2009年4月19日日曜日

新卒一括採用のたそがれ

今年度の新卒君が新人研修を終えて職場に配属されてきた。なんともフレッシュさに欠けたアキバ系な子ではあるが、今後の活躍に期待したい。

さて、日本ではおなじみのこの新卒一括採用だが、実は海外ではほとんど見られない日本独特の慣習である。なんでも団塊世代の集団就職ころから確立した採用システムらしい。このシステムには、年齢構成を整えたり、企業カラーに染まってない人間を確保するメリットがある。

この採用システムに、近年になって弊害が出てきた。

不況になると大企業が大きく新卒採用を絞り込む。いわゆる就職氷河期が訪れて、その期間の新卒者の多くが就職浪人となってしまう。
景気が回復してきたら、その人たちが就職しやすくなるかというと、そうではない。大企業は景気回復期の新卒者を優先的に採用し、氷河期当時の新卒者は無条件に後回しにされる。また、一時しのぎにフリーターや派遣社員になった人たちには常に非正社員の経歴がつきまとい、回復期の新卒者と同じ土俵には立てないのである。
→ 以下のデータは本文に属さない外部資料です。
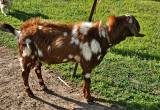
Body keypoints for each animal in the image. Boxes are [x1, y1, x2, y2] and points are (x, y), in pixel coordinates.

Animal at [0, 15, 144, 103]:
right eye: (135, 23)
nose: (140, 30)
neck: (102, 36)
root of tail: (20, 32)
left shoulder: (84, 64)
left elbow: (85, 81)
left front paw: (85, 95)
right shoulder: (87, 63)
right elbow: (88, 81)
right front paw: (89, 98)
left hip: (37, 57)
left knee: (37, 69)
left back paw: (44, 87)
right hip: (27, 56)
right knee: (24, 74)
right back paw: (30, 93)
失われた10年の間の新卒者は、今30代。本来なら家庭を持っていて、日本経済の中心的役割を果たす世代だが、経済的に苦しく結婚もままならない人たちが多いのは、この新卒採用システムに由来する部分が大きいと思う。

卒業年度の景況で就職機会が変化するのは平等じゃない。企業側にとっても、優秀な人材を取り逃がしかねないリスクがある。

もう新卒一括採用は捨てたらどうか。システムの確立から40年以上も立ち、そろそろ見直す頃合だと思う。
そもそも新卒採用のメリットもだいぶ薄れてきた。バブル崩壊後、大企業が行ったリストラによって社員の忠誠心は薄れ、離職率が高まった。なおかつ、その年の景況で採用人数の増減を行っているおかげで、新卒採用を行っていても年齢構成はバランスが悪くなっている。それを結局中途採用で補っているのだ。
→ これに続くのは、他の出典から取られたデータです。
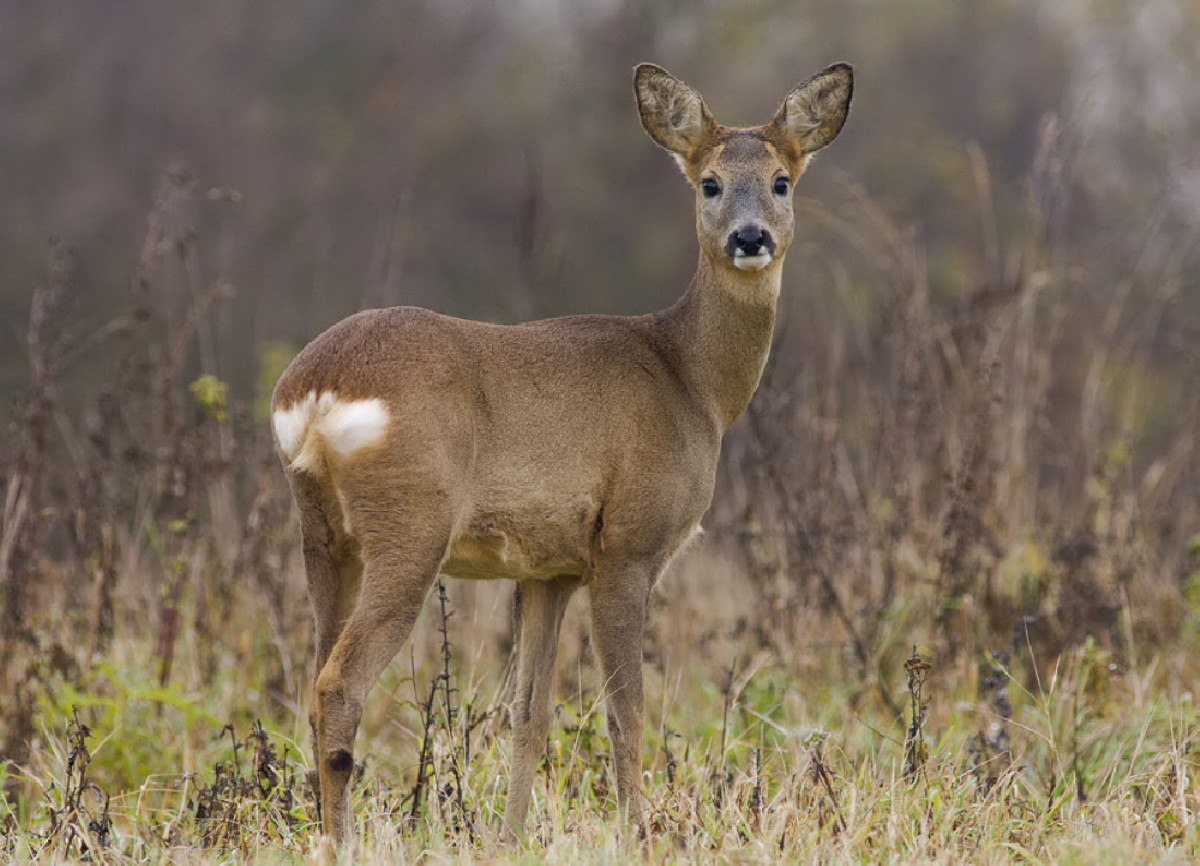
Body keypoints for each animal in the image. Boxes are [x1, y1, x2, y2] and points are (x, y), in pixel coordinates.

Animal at [272, 57, 854, 839]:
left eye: (782, 180)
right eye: (709, 182)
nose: (751, 237)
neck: (690, 379)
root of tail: (317, 389)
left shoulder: (548, 569)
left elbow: (528, 713)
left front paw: (511, 835)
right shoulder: (628, 544)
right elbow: (626, 711)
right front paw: (638, 833)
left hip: (324, 536)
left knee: (313, 678)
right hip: (411, 525)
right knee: (338, 683)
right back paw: (344, 841)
中途だろうが新卒だろうが同じ土俵に立てるように工夫すべきだろう。

例えば、採用時に年齢や卒業年、入社年は不問とする。経歴は在籍年数だけを問うようにしたらいい。採用側は絞込みが難しくなるだろうが、逆に応募者の本質を見抜くスキルがつくのではないだろうか。
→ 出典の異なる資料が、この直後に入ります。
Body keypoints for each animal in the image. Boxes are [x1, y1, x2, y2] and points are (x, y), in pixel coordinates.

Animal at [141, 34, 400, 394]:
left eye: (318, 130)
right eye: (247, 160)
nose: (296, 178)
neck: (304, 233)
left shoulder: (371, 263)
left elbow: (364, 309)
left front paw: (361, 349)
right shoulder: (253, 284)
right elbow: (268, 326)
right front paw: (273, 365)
新卒者と中途採用者を同じ土俵に並べるために、ある一定規模以上の企業にはインターンシップを義務づける。もしくはインターンの受け入れ企業に税優遇や政府から助成金を与える。新卒でなくても、ハローワーク等からの研修生受け入れも義務化したらどうか。

小企業が大企業をまねて新卒採用を行うのは愚の骨頂。もともと年齢構成もバラバラ、中途採用者が多いのだから、全く新卒採用システムのメリットは得られないからだ。中小企業ほど独自の採用システムを構築して、優秀な人材を確保するように努めるべきだろう。